Approximate Petz recovery from the geometry of density operators

TL;DR

This paper establishes a new bound on the Petz map's effectiveness in approximate quantum error correction, linking it to the saturation of the data processing inequality for the second sandwiched Rényi relative entropy.

Contribution

It extends previous work on exact data processing inequality saturation to approximate cases using differential geometry and properties of the sandwiched Rényi entropy.

Findings

Petz map achieves order-ε error correction when the data processing inequality is nearly saturated.

The bound depends on the inverse Hilbert space dimension and the degree of saturation.

The second sandwiched Rényi entropy's properties are key to deriving the new bound.

Abstract

We derive a new bound on the effectiveness of the Petz map as a universal recovery channel in approximate quantum error correction using the second sandwiched R\'{e}nyi relative entropy $\tilde{D}_{2}$. For large Hilbert spaces, our bound implies that the Petz map performs quantum error correction with order-$\epsilon$ accuracy whenever the data processing inequality for $\tilde{D}_{2}$ is saturated up to terms of order $\epsilon^2$ times the inverse Hilbert space dimension.
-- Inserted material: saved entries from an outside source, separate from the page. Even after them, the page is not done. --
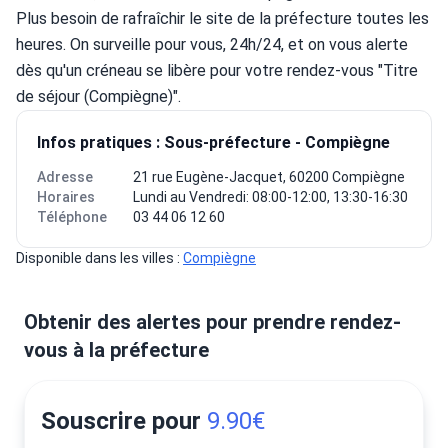
Plus besoin de rafraîchir le site de la préfecture toutes les 
heures. On surveille pour vous, 24h/24, et on vous alerte 
dès qu'un créneau se libère pour votre rendez-vous "Titre 
de séjour (Compiègne)".
Infos pratiques : Sous-préfecture - Compiègne
Adresse
21 rue Eugène-Jacquet, 60200 Compiègne
Horaires
Lundi au Vendredi: 08:00-12:00, 13:30-16:30
Téléphone
03 44 06 12 60
Disponible dans les villes : 
Compiègne
Obtenir des alertes pour prendre rendez-
vous à la préfecture
Souscrire pour
9.90€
Conceptually, our result is obtained by extending arXiv:2011.03473, in which we studied exact saturation of the data processing inequality using differential geometry, to the case of approximate saturation. Important roles are played by (i) the fact that the exponential of the second sandwiched R\'{e}nyi relative entropy is quadratic in its first argument, and (ii) the observation that the second sandwiched R\'{e}nyi relative entropy satisfies the data processing inequality even when its first argument is a non-positive Hermitian operator.